ようやく雨が上がり、時折日も差した予選日の15日は、それでもまだ風が冷たく、肌寒く感じられる気象条件だったが、エンジンが性能を発揮するのに大敵の条件である高温を避ける意味では、レース機にとってはむしろ好都合だった。
実際、現在の総合順位で上位につける実力者たちは、次々に好タイムを叩き出した。そんななか、室屋は1分7秒864のタイムで予選5位。第3、4戦がいずれも予選2位だったのに比べれば順位を落とす結果にはなったが、今回の予選で1分8秒を切ったパイロットは5名しかおらず、室屋本人も「順位は5位でしたが、内容としても飛んだ感触としても悪くありませんでした」と振り返る上々のフライトだった。この結果、室屋は翌日のラウンド・オブ・14で、前回のブダペストに続いてマティアス・ドルダラー(ドイツ)との対戦が決定。「リベンジになるのでいいですね。マティアスを倒して次に進みたいです」と笑顔で話し、上位進出に意欲を見せた。
こうして迎えた16日のレースデイ。室屋はまずラウンド・オブ・14で、先に飛んだドルダラーのタイムを1秒以上も上回る圧倒的な差を見せつけて有言実行の勝利。見事にリベンジを果たし、千葉での第2戦以来となるラウンド・オブ・8に進出。勢いに乗る室屋はラウンド・オブ・8でも、予選4位のピーター・ベゼネイ(ハンガリー)に快勝。今レースでの自己最高タイムとなる1分6秒706を記録する会心のフライトを見せ、昨年の第2戦(ロヴィニ)以来となるファイナル4進出を果たした。

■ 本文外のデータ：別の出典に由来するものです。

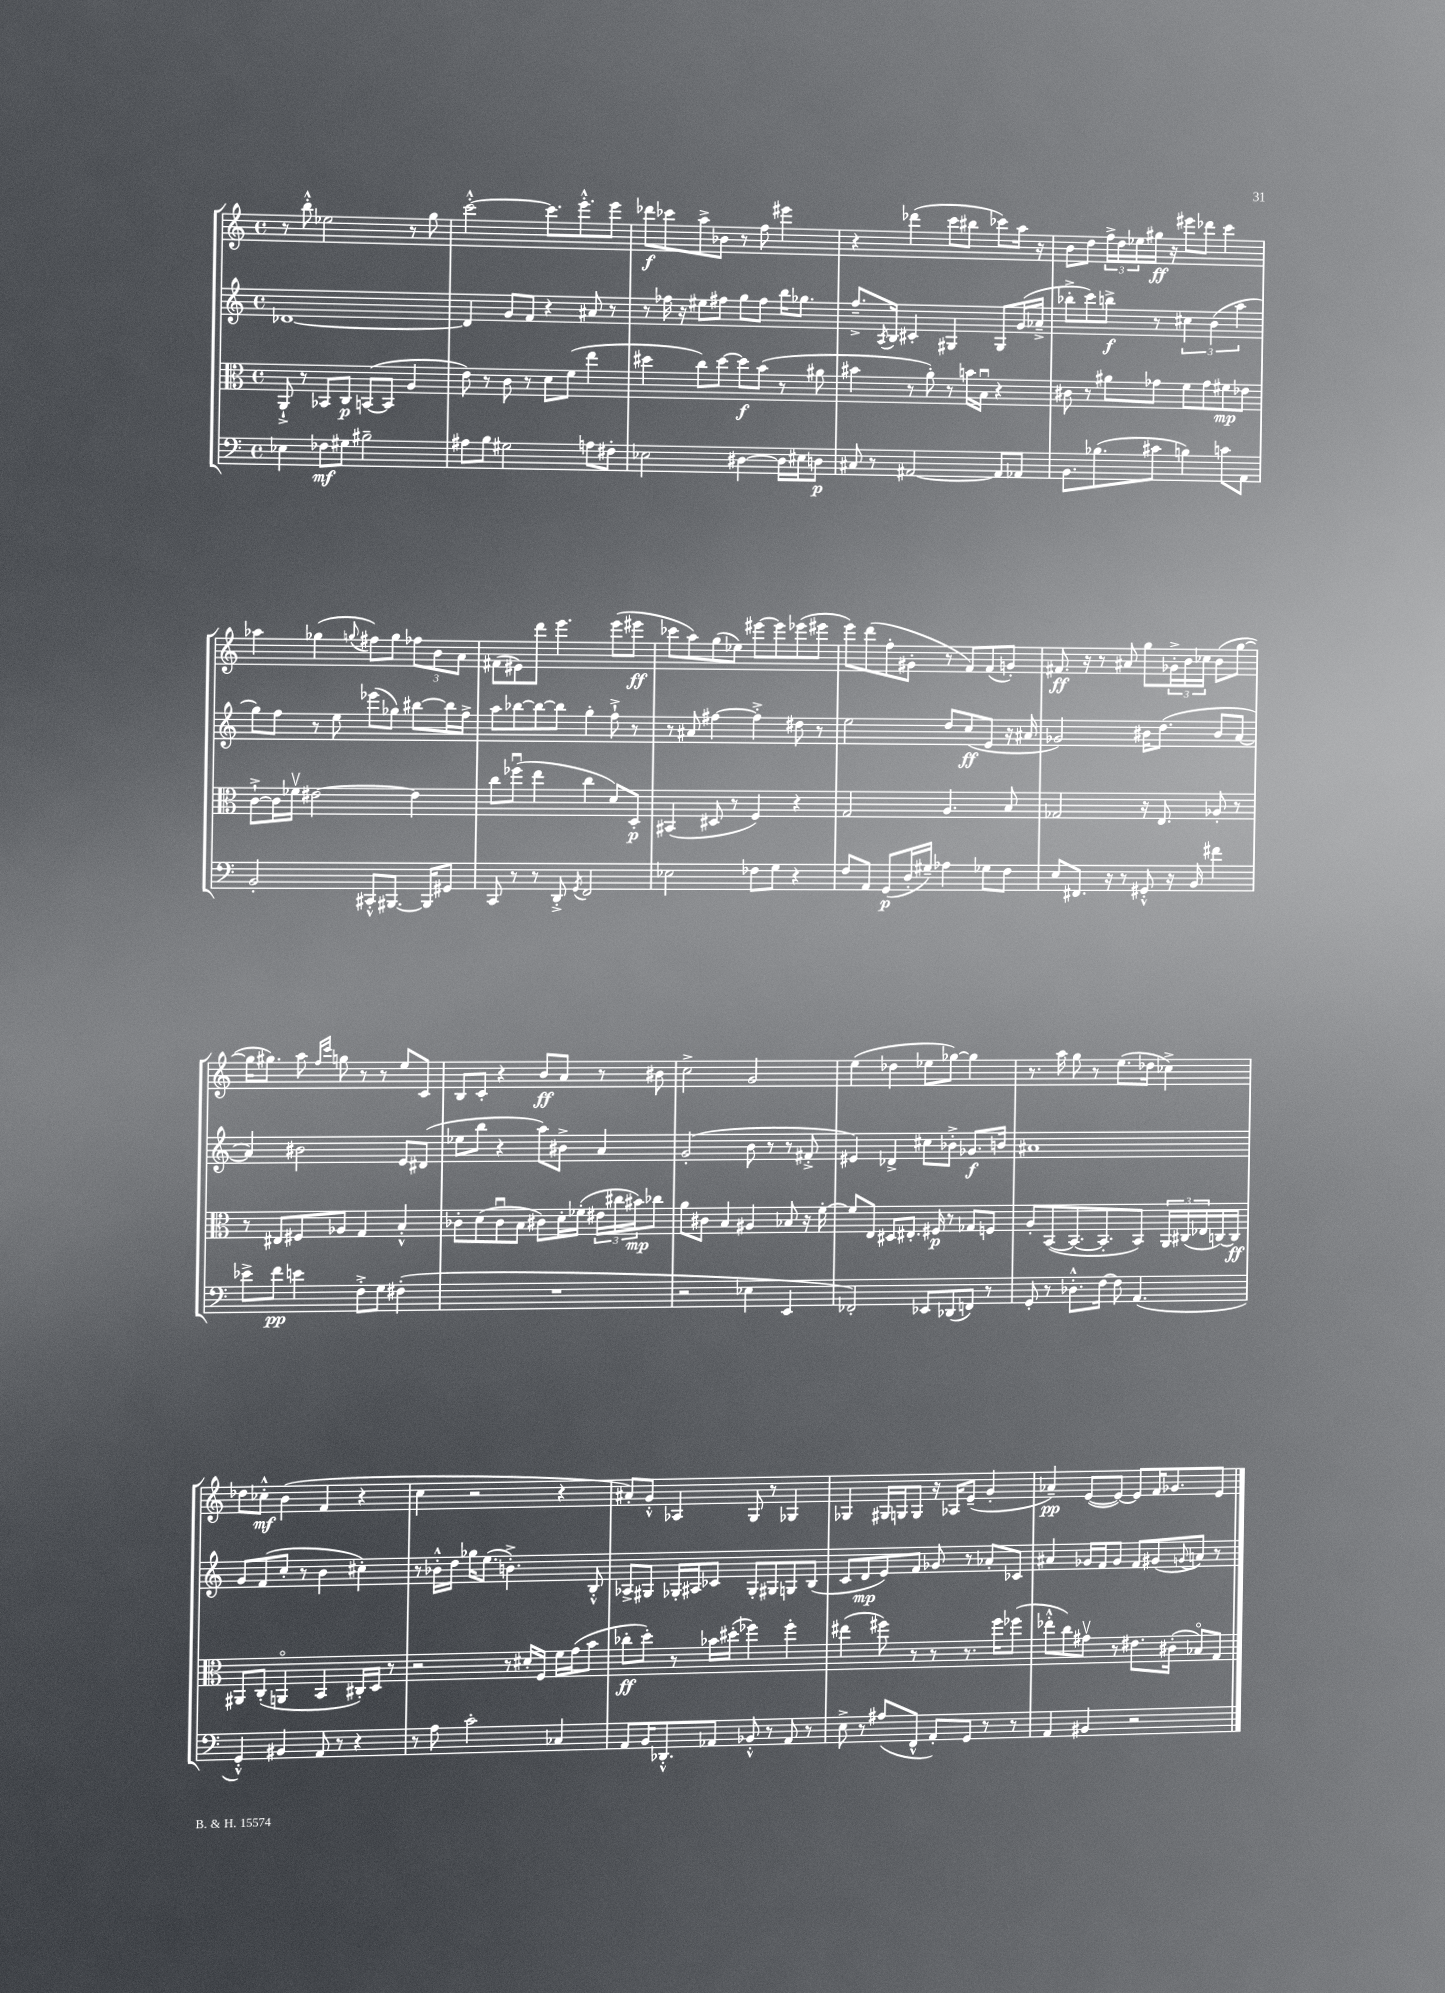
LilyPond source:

<<
\new StaffGroup <<
\new Staff = "s0" {
    \clef treble \key c \major \defaultTimeSignature \time 4/4
    r8 b''8-.-^ ees''2 r8 g''8 |
    c'''2~-.-^ c'''8. e'''8.-.-^ e'''8 |
    des'''8\f ces'''8 a''8-> bes'8 r8 f''8 eis'''4 |
    r4 des'''4( c'''8 bis''8 ces'''8) a''16 r16 |
    b'8 d''8 \tuplet 3/2 { f''16-> d''16 ees''16 } gis''16\ff r16 eis'''8 des'''8 c'''4 |
    aes''4 ges''4( \appoggiatura { g''8 } fis''8) g''8 \tuplet 3/2 { fes''8 b'8 a'8 } |
    fis'8( eis'8) d'''8 e'''4. e'''8( eis'''8\ff |
    ces'''8 a''8) g''8( ees''8) eis'''8~ eis'''8 ees'''8( eis'''8 |
    e'''8) d'''8( f''8-. gis'8-. r8 f'8) f'8( g'8-.) |
    fis'8.\ff r16 r8 ais'8 g''8 \tuplet 3/2 { ges'16-.-> b'16 ces''16 } b'8( g''8~ |
    g''16 gis''8.) a''8 \grace { f''16 c'''16 } g''8 r8 r8 e''8 c'8 |
    b8 c'8-. r4 b'8\ff a'8 r8 bis'8 |
    c''2-> g'2 |
    e''4( des''4 ees''8 ges''8~) ges''4 |
    r8. a''16 g''8 r8 e''8.( des''16 ces''4->) |
    des''8 ces''8-.-^\mf b'4( f'4 r4 |
    c''4 r2 r4 |
    ais'8-.) g'8-.-^ aes4 g8 r8 ges4 |
    ges4 gis16 g16 g8 r16 aes16 e'8--( g'4-. |
    aes'4--\pp) e'8~( e'8~) e'8 f'16 ges'8. e'8 \bar "|." |
}
\new Staff = "s1" {
    \clef treble \key c \major \defaultTimeSignature \time 4/4
    des'1~ |
    des'4 g'8 f'8 r4 ais'8 r8 |
    r8 fes''16 r16 eis''8 fis''8 g''8 fis''8 b''16 ges''8. |
    f''8.---> \acciaccatura { a8 } b16 cis'4-. gis4 gis8 g'16( aes'16---> |
    bes''8-.-> c'''8) b''8->\f r8 \tuplet 3/2 { cis''4 b'4( a''4 } |
    g''8) f''8 r8 e''8 ees'''8( ges''8) bis''8~ bis''16 f''16-> |
    a''8 bes''8~ bes''8~ bes''8 g''4-. f''8-!-> r8 |
    r8 ais'8 fis''4~ fis''4-.-> dis''8 r8 |
    e''2 d''8 c''8\ff( e'8 r16 ais'16 |
    ges'2) bis'16 d''8.( bis'8 a'8~ |
    a'4) bis'2 e'8 dis'8( |
    ees''8 b''8 r4 a''8) bis'8-> a'4 |
    g'2-.( b'8 r8 r8 fis'8-.-> |
    eis'4) des'4-> cis''8 bes'8-.-> ges'8.\f b'16 |
    ais'1 |
    g'8 f'8( c''8-. r8 b'4 cis''4-.) |
    r8 bes'16-.-^ d''16 ges''16 e''8.( b'4.-.->) b8-.-^ |
    aes8-> gis8 ges16-. ais16 ces'8 ges8-. gis8 g8 b8( |
    c'8 d'8\mp e'8) f'8 ges'8 r8 aes'8-. ces'8 |
    ais'4 ges'16 f'16 ges'8 f'8 gis'8( \appoggiatura { g'8 } a'8) r8 \bar "|." |
}
\new Staff = "s2" {
    \clef alto \key c \major \defaultTimeSignature \time 4/4
    a,8-!-> r8 bes,8 c8\p b,8~( b,8 a4 |
    e'8) r8 c'8 r8 d'8 f'8( e''4 |
    dis''4 c''8) dis''8~ dis''8\f b'8( r8 ais'8 |
    bis'4 r8 a'8-.) r8 b'16 b16\downbow r4 |
    cis'8 r8 ais'8 ges'8 f'8 ges'8 fis'8\mp ees'8 |
    c'8~-!-> c'16 fes'16\upbow eis'2~ eis'4 |
    c''8 fes''8\downbow( e''4 c''4 d'8) d8-.\p |
    bis,4( dis8 r8 f4) r4 |
    g2 a4. b8 |
    ges2 r16 e8. aes8-. r8 |
    r8 eis8 fis8 aes8 g4 b4-.-^ |
    ces'8-. d'8( ces'8\downbow b8 cis'8) d'16-. fes'16-.( \tuplet 3/2 { eis'16 cis''16 bis'16\mp) } ces''8 |
    a'8 cis'8 b4 ais4 bes8 r16 f'16~-. |
    f'8 e8 dis8 eis8.-. fis16\p r8 ges8 f8 |
    a8-. b,8~( b,8.~ b,8.-. b,8) \tuplet 3/2 { a,16 cis16( ees16 } c16~) c16\ff |
    ais,8 c8-.( a,4\flageolet b,4 cis16-.) d16 r8 |
    r2 r8 dis'16-. f16 f'16 g'16( b'8 |
    ces''8-.\ff d''8-.) r8 bes'16 dis''16-.( fes''4) fes''4-. |
    eis''4( fis''8) r8 r8 r8. fis''16 fes''8( |
    ees''8-.-^ c''8) gis'8\upbow r8 eis'8. cis'16-.( bes8\flageolet) g8 \bar "|." |
}
\new Staff = "s3" {
    \clef bass \key c \major \defaultTimeSignature \time 4/4
    ees4 fes8\mf gis8 bis2-- |
    ais8 b8 gis2 a8 fis8-. |
    ees2 dis4~ dis16 eis16 d8\p |
    cis8 r8 ais,2~ ais,8 aes,8 |
    b,8. bes8.( cis'8 b4) c'8 a,8 |
    b,2-. cis,8-.-^ bis,,8.~ bis,,16 gis,8 |
    c,8 r8 r8 d,8-.-> \acciaccatura { g,8 } f,2 |
    ees2 fes8 g8 r4 |
    f8 a,8 g,8\p( d16-. gis16--) aes4 ges8 f8 |
    e8 fis,8. r16 r8 gis,8-.-^ r16 b,16 fis'4 |
    ees'8-> f'8\pp e'4 f8-.-> g8 fis4-.( |
    R1 |
    r2 ees4 e,4 |
    fes,2-.) ees,8 des,8( f,8) r8 |
    g,8-. r8 des8.-.-^ f16~ f8 a,4.( |
    g,4-.-^) bis,4 a,8 r8 r4 |
    r8 a8 c'2-. ces4 |
    a,8 b,16 des,8.-.-^ aes,8 bes,8-.-^ r8 aes,8 r8 |
    e8-> r8 ais8( f,8-^ a,8-.) g,8 r8 r8 |
    a,4 bis,4 r2 \bar "|." |
}
>>
>>
\layout { \context { \Score \remove "Bar_number_engraver" } }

週末を通じて冷静なフライトに徹してきた室屋だったが、今シーズン初のファイナル4進出で勝利へのプレッシャーがかかったためか、6番ゲートでインコレクトレベル(ゲートを水平に通過せず)となり初のペナルティをとられ、タイムが2秒加算されたことで念願の表彰台がまたも遠のいたかに思われた。ところが、その後に飛んだニコラス・イワノフ(フランス)、マット・ホール(オーストラリア)がともにペナルティを一度ずつ犯し、勝負は波乱の展開に。3人が飛び終わったところで室屋はホールに次ぐ2位につけ、この時点で室屋の3位以内が確定となった。
最後のポール・ボノム(英国)がノーペナルティーで圧巻のフライトを見せ。最終的に、室屋は自己最高成績に並ぶ3位でレースを終え、2度目の表彰台に立つことができた。ここ2戦は、予選で上位につけながら最終順位に結びつかないもどかしいレースが続いていた室屋だったが、上位を争える力をつけていることをあらためて証明した形となる。およそ1年半ぶりに歓喜のシャンパンファイトを味わった室屋は次のようにコメントした。
「千葉での第2戦から新型機を導入し、時間がないなか、この半年近くは詰めに詰めて準備をしてきました。その成果が出せてよかったです。表彰台に立つ準備はできていたので、同じ表彰台でも去年(第2戦での3位)とは大きく意味が違います。とはいえ、まだいろいろなテストを続けている最中で、今回も機体には不具合がたくさん出ると予想していましたし、実はいろいろ起きてもいました。1番になる(優勝する)にはまだひと山越えなければなりませんし、安定して勝ち続けるにはもう一歩前に進むことが必要だと思っています。これからは最低限ファイナル4に残れるくらいの結果を保ちながら、いろいろなことに挑戦していきたい。常に他のチームも機体の改良を進めているので、できればポールやマットに追いつくように、少なくとも置いていかれないようにしなければいけません。チームとしては今まで通りやり続けていくだけですが、今回表彰台というひとつの結果が出たことでこれから気分よく進んでいけると思います」
今回のレースで3位に入った室屋は7ポイントを獲得し11位から順位を3つ上げて8位に上昇。混戦の4位争いに加わった。